-- Information given follows --

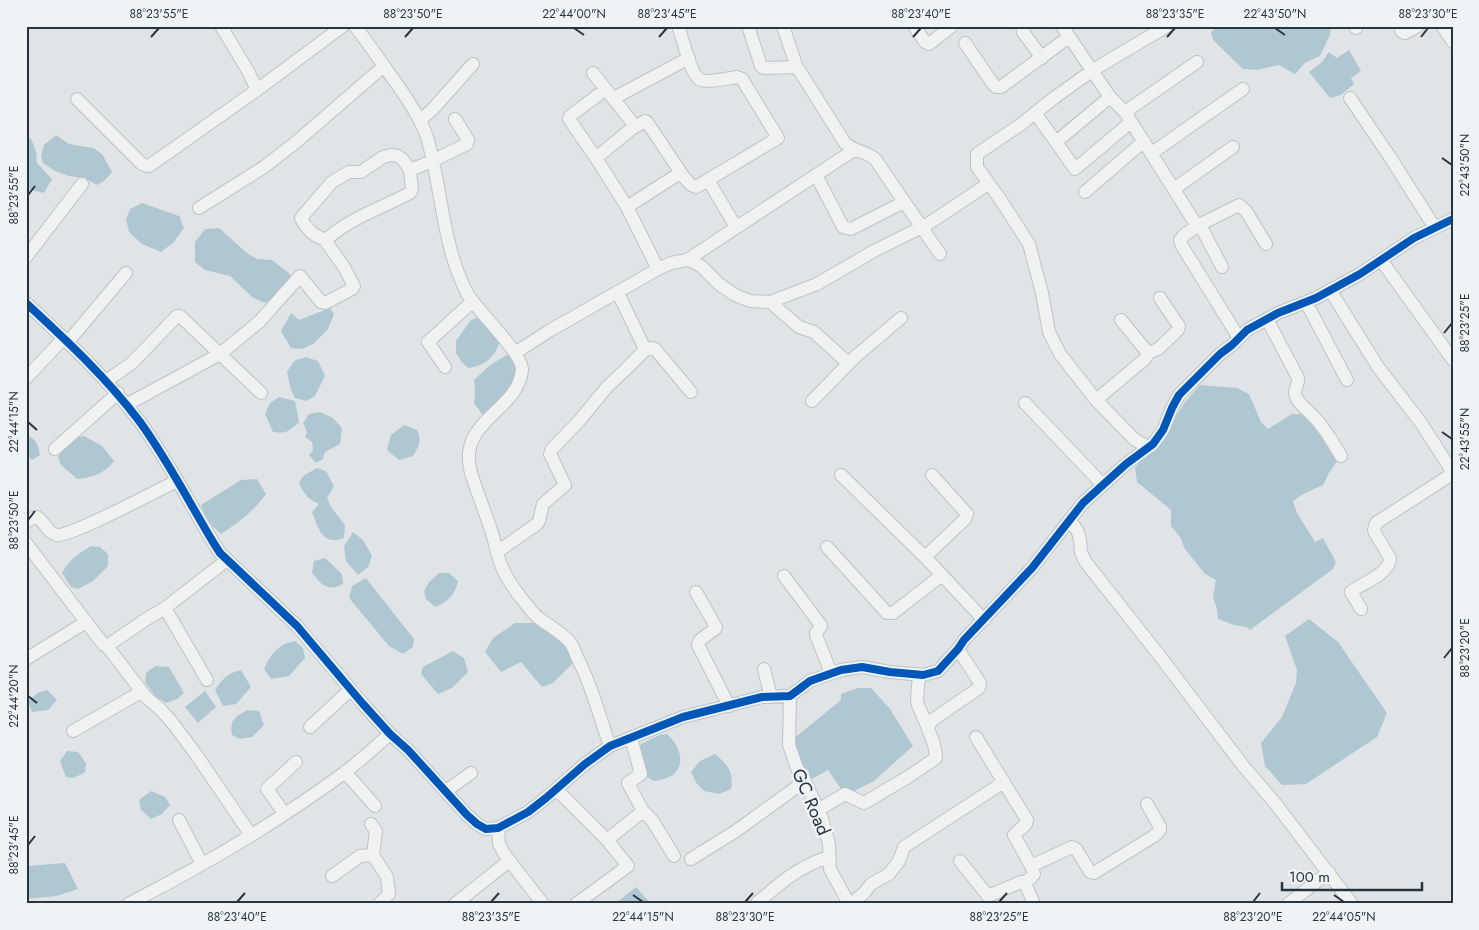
<svg xmlns="http://www.w3.org/2000/svg" width="1479" height="930" font-family="Jost,sans-serif">
  <style>
    .water { fill: #afc7d1 }
    .lines { fill: none; stroke-linecap: round; stroke-linejoin: round }
    .minor-casing { stroke: #bfc2c4; stroke-width: 14 }
    .minor { stroke: #f0f2f2; stroke-width: 12 }
    .cycleway-casing { stroke: #eef3f6; stroke-width: 11 }
    .cycleway { stroke: #0057b8; stroke-width: 8 }
    .ticks { fill: none; stroke: #28353f; stroke-width: 2 }
    .labels { text-anchor: middle; dominant-baseline: central; stroke-width: 5; stroke-linejoin: round; paint-order: stroke }
    .street-label { font-size: 18px; fill: #28353f; stroke: #eef3f6 }
    .neatline { fill: none; stroke: #28353f; stroke-width: 2 }
    .ticks-label { font-size: 12px; text-anchor: middle; fill: #28353f }
  </style>
  <rect width="100%" height="100%" fill="#e1e4e6"/>
  <!-- water -->
  <path class="water" d="M1218,26H1331L1330,35L1320,56L1305,63L1295,74L1279,65L1257,70L1243,69L1213,40L1211,32Z
    M1349,50L1361,71L1351,78L1354,84L1341,95L1330,98L1309,72L1322,62L1329,52L1337,58Z
    M56,135L69,144L93,148L102,154L112,172L104,181L97,185L84,178L69,176L55,171L43,163L41,155L44,145Z
    M26,136L31,139L36,151L37,163L52,179L44,193L26,189Z
    M142,203L179,216L184,228L173,243L161,252L142,244L129,232L126,219L130,209Z
    M219,228L247,253L257,259L272,260L290,274L292,283L279,295L265,303L252,297L230,276L205,270L195,262V242L205,229Z
    M330,308L334,314L328,329L313,344L302,349L291,348L281,331L291,313L299,320Z
    M479,317L491,328L499,344C494,358 484,366 468,368L461,361L456,353V341L471,320Z
    M507,355L516,357L521,370L494,412L482,414L474,403L475,393L474,380L490,365Z
    M306,357L318,361L325,376L315,396L306,401L295,398L291,390L287,372L294,361Z
    M1200,385L1237,388L1249,394L1261,422L1268,429L1292,414H1305L1339,458L1329,473L1323,485L1303,494L1293,501L1297,513L1315,542L1323,538L1336,562L1333,569L1250,630L1247,627L1234,625L1218,619L1217,609L1213,597L1216,580L1205,574L1185,549L1180,537L1171,526V510L1137,482L1135,468L1151,448L1164,436L1185,402Z
    M279,397L295,401L299,422C290,431 286,434 273,432L265,414L270,403Z
    M320,412L333,418L342,428L340,444L325,452L323,459L316,463L309,455L313,450L312,442L305,437L307,432L303,423L309,414Z
    M404,425L417,430C422,439 419,447 413,456L399,460L387,450L391,435Z
    M26,435C37,439 38,445 40,455L32,460L26,454Z
    M84,436L102,446L114,461C105,473 92,478 77,479L61,465L58,457C66,445 70,438 84,436Z
    M317,468L326,471L334,486L327,498L331,507L345,525L344,538C322,546 319,529 312,512L319,504C309,500 303,493 299,483L303,476Z
    M257,479L266,494C254,511 238,523 221,534L207,521L201,505L241,480Z
    M353,532L363,540L372,556L368,567L358,575L346,561L344,546Z
    M91,546L100,547L108,554V566L93,581L78,589L71,587L62,573C69,560 79,553 91,546Z
    M325,558L342,574L343,584C327,592 322,585 312,573L314,561Z
    M439,573H449L458,581C455,595 448,602 435,607L426,599L424,591L429,582Z
    M366,578L414,639L413,647L403,654L389,646L349,598L352,586Z
    M1309,619L1338,642L1387,713L1377,737L1306,784L1282,785L1265,766L1261,743L1282,717L1296,683L1297,670L1285,636Z
    M515,623H536L564,645L574,662L553,683L542,687L521,662L501,672L485,652L493,638Z
    M295,641L303,648L305,658L289,676L271,679L264,669C271,654 278,644 295,641Z
    M453,651L464,658L468,672L452,688L438,694L421,674L423,667Z
    M155,666L169,667L184,693L177,699L166,703L155,696L145,682L146,673Z
    M241,670L251,687L236,704L223,706L215,690C222,679 228,673 241,670Z
    M858,688H871L890,709L913,746L874,781L848,794L841,789L828,770L810,780L805,776L792,740L841,700V694Z
    M47,690L57,700L48,710L32,712L28,702L37,693Z
    M205,691L216,707L198,723L185,707Z
    M247,710L259,711L264,725L252,737L240,739L232,735C229,719 236,717 247,710Z
    M667,734C680,745 688,767 669,777C665,779 659,780 654,781L647,777L637,753L641,744L660,735Z
    M67,751L78,752L86,763L85,772L74,778L66,777L60,761Z
    M715,754C728,765 734,772 731,789L719,794L704,791L697,784L691,772L700,761Z
    M151,791L165,797L170,805L162,814L151,819L141,810L139,800Z
    M65,863L78,889L57,896L26,899V868L28,866Z
    M636,887L651,904H615Z"/>
  <g class="lines">
    <!-- minor casing -->
    <g class="minor-casing">
      <path id="minor" d="M221,26L248,71L257,90
        M355,26C371,47 386,69 401,90C411,105 421,120 427,137C442,188 442,245 467,293C477,311 523,353 522,370C518,413 454,420 472,476C478,494 485,512 491,530C495,541 496,552 500,562C505,577 516,592 526,604C530,609 535,616 540,619C550,626 562,633 570,642C573,646 575,652 577,657C592,685 599,716 610,746
        M748,26L761,66L764,68L794,67L799,70L845,143C854,152 866,151 875,159L940,254
        M783,26L797,68
        M914,26L925,42L929,44L952,26
        M1022,26L1023,32L1042,58
        M1062,26L1110,97L1125,112L1197,226L1183,236L1180,240L1182,246L1239,338
        M1355,26L1356,28
        M1400,26L1402,32L1405,33L1418,26
        M1442,26L1453,42
        M965,43L993,84L996,87H1001L1069,37
        M593,73L635,126H637L645,121L647,122L683,176
        M606,89L570,116L569,119L596,158L627,207L658,269
        M1110,97L1056,142L1075,169L1131,122
        M614,98L689,58
        M1350,98L1390,157L1435,228
        M77,99L142,164L147,166H149L257,90L343,26
        M1125,112L1197,62
        M1035,113L1056,142
        M420,120L432,110L473,64
        M1152,153L1243,89
        M596,158L635,126
        M816,175L843,227L851,229L904,202
        M708,180L736,227
        M1174,189L1233,147
        M1085,192L1144,141
        M627,207L677,175L683,176L691,185L696,187L778,138L742,79L737,77C729,78 708,83 701,80C690,76 683,37 678,26
        M199,208L264,167L295,143L384,66
        M1200,225L1222,267
        M1197,226L1239,205L1246,211L1266,244
        M327,240C315,237 306,229 301,218L332,182L349,172H361L383,157L391,155L398,156L403,160L411,171
        M26,257L82,184
        M687,260L854,150
        M1381,260L1453,360
        M1330,290L1378,367L1421,423L1450,468L1451,472L1449,476L1376,523L1374,530L1375,533L1390,558C1390,574 1362,583 1351,592L1361,609
        M618,293L644,347L647,349L652,348L655,349L691,392
        M770,302L799,327L814,332L848,363
        M1306,302L1347,380
        M26,303C66,340 107,378 140,422C167,459 189,502 213,542L220,553L297,626L363,704L390,734L408,750L467,815L477,824L486,829L498,828L528,812L546,798L585,764L610,746L683,717L762,697L790,696L810,681L841,670L862,667L890,672L923,675L938,671L958,649L964,640L1032,568L1083,503L1126,464L1153,444L1163,430L1172,408L1179,395L1220,354L1232,345L1247,330L1278,313L1316,298L1360,274L1414,238L1453,219
        M1267,319L1298,378C1299,383 1295,388 1295,393C1296,403 1308,410 1314,417C1325,428 1333,443 1341,456
        M67,343L126,273
        M515,353L549,331L658,269L671,263L687,260L691,261L701,266L719,284L735,295L750,301L770,302L817,284L874,251L928,224L988,184
        M1148,353L1158,349L1178,330L1179,326L1160,298
        M445,367L428,342L472,302
        M26,378L63,339
        M106,381L132,363L177,316H180L261,393
        M1096,400L1145,359L1148,353L1121,320
        M812,401L855,357L901,318
        M1025,403L1103,485
        M126,405L220,354L259,322L300,276L321,302L325,303L352,289L354,286L344,267L327,243L328,238C351,218 383,207 410,193L412,189L410,172L413,169L432,161L467,144L468,140L455,119
        M1148,447L1135,440L1096,400L1060,354L1049,332L1042,293L1029,244L1000,199L977,167V154L1020,125L1054,98L1093,70L1167,26
        M55,449L118,393
        M841,475L925,557L984,620
        M1070,520L1078,532L1080,540L1081,552L1085,561L1095,574L1159,655L1244,767L1275,803L1352,904
        M26,522L33,518L37,517C45,522 47,533 57,535C73,536 157,490 177,481
        M26,543L90,627L104,645L107,646L145,620L165,608L227,560
        M827,547L887,613H893L942,575
        M497,552L537,524L539,521L543,504L564,486L565,485L550,454L552,449L579,421L607,387L625,370L646,349
        M925,557L965,519L967,514L932,475
        M784,576L820,624L821,626L816,633V635L831,673
        M696,592L716,627L715,629L700,640L698,645L729,706
        M165,608L207,680
        M107,646L146,697L161,710L171,721L195,753L251,835
        M26,659L86,622
        M764,669L771,697
        M919,674L917,699L918,705L928,728
        M790,696L789,745L797,768L805,781L822,818L829,844L830,869L849,904
        M310,727L350,690
        M73,731L141,692
        M976,737L1027,820L1026,824L1014,835L1031,866L1034,874L1031,878L1025,882
        M345,772L375,806
        M556,789L607,840
        M446,791L471,773
        M818,810L845,794L864,803L908,777L936,758C936,747 932,738 928,729L931,721L979,688L980,683L958,649
        M643,811L652,820L674,856
        M284,813L267,789L296,762
        M179,820L202,864
        M371,824L376,831L373,855L387,877L389,894L379,904
        M498,828L499,844L505,855L543,904
        M691,859L736,831L805,781
        M960,861L988,896L1021,882H1025L1026,885L1034,904
        M1031,866L1072,847L1076,849L1090,872L1094,873L1154,836L1160,830V827L1147,804
        M332,876L360,856L373,855
        M128,904C203,866 276,823 344,773C360,761 375,747 390,734
        M455,904L509,861
        M576,904L628,866L607,840L643,811L628,783L641,774L631,738
        M756,904C779,884 799,866 829,857
        M851,904L865,892L871,884L889,874L899,861L904,847L1004,782
        M1288,904L1329,872"/>
    </g>
    <!-- minor -->
    <use href="#minor" class="minor"/>
    <!-- cycleway casing -->
    <g class="cycleway-casing">
      <path id="cycleway" d="M26,303C66,340 107,378 140,422C167,459 189,502 213,542L220,553L297,626L363,704L390,734L408,750L467,815L477,824L486,829L498,828L528,812L546,798L585,764L610,746L683,717L762,697L790,696L810,681L841,670L862,667L890,672L923,675L938,671L958,649L964,640L1032,568L1083,503L1126,464L1153,444L1163,430L1172,408L1179,395L1220,354L1232,345L1247,330L1278,313L1316,298L1360,274L1414,238L1453,219"/>
    </g>
    <!-- cycleway -->
    <use href="#cycleway" class="cycleway"/>
  </g>
  <!-- ticks -->
  <path class="ticks" d="M574,28L584,35M1275,28L1285,35M151,37L159,28M405,37L413,28M659,37L667,28M913,37L921,28M1167,37L1175,28M1421,37L1428,28M1442,158L1452,165M28,195L35,186M1444,333L1452,323M28,422L37,430M1442,432L1452,439M28,520L35,511M1444,658L1452,648M28,696L37,703M28,845L35,836M633,895L643,902M1334,895L1344,902M237,902L245,893M491,902L499,893M745,902L753,893M999,902L1007,893M1253,902L1260,893"/>
  <g class="labels">
    <!-- street labels -->
    <g class="street-label">
      <text transform="translate(811 802) rotate(67)">GC Road</text>
    </g>
  </g>
  <!-- border -->
  <rect width="1479" height="930" fill="none" stroke="#eef3f6" stroke-width="55"/>
  <!-- scale -->
  <path d="M1282 882v8h140v-8" fill="none" stroke="#28353f" stroke-width="2.5"/>
  <text x="1289" y="882" font-size="15" fill="#28353f" stroke="#eef3f6" stroke-width="4" paint-order="stroke">100 m</text>
  <rect x="28" y="28" width="1424" height="874" class="neatline"/>
  <g class="ticks-label">
    <text x="159" y="18">88°23'55"E</text>
    <text x="413" y="18">88°23'50"E</text>
    <text x="574" y="18">22°44'00"N</text>
    <text x="667" y="18">88°23'45"E</text>
    <text x="921" y="18">88°23'40"E</text>
    <text x="1175" y="18">88°23'35"E</text>
    <text x="1275" y="18">22°43'50"N</text>
    <text x="1428" y="18">88°23'30"E</text>
    <text transform="translate(1465 165) rotate(-90)" y="4">22°43'50"N</text>
    <text transform="translate(14 195) rotate(-90)" y="4">88°23'55"E</text>
    <text transform="translate(1465 323) rotate(-90)" y="4">88°23'25"E</text>
    <text transform="translate(14 422) rotate(-90)" y="4">22°44'15"N</text>
    <text transform="translate(1465 439) rotate(-90)" y="4">22°43'55"N</text>
    <text transform="translate(14 520) rotate(-90)" y="4">88°23'50"E</text>
    <text transform="translate(1465 648) rotate(-90)" y="4">88°23'20"E</text>
    <text transform="translate(14 696) rotate(-90)" y="4">22°44'20"N</text>
    <text transform="translate(14 845) rotate(-90)" y="4">88°23'45"E</text>
    <text x="237" y="921">88°23'40"E</text>
    <text x="491" y="921">88°23'35"E</text>
    <text x="643" y="921">22°44'15"N</text>
    <text x="745" y="921">88°23'30"E</text>
    <text x="999" y="921">88°23'25"E</text>
    <text x="1253" y="921">88°23'20"E</text>
    <text x="1344" y="921">22°44'05"N</text>
  </g>
</svg>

-- Information given concluded --

What is expected:
Across the data above, how many lines include the word "translate"? Give only the count.

Answer for this exercise:
10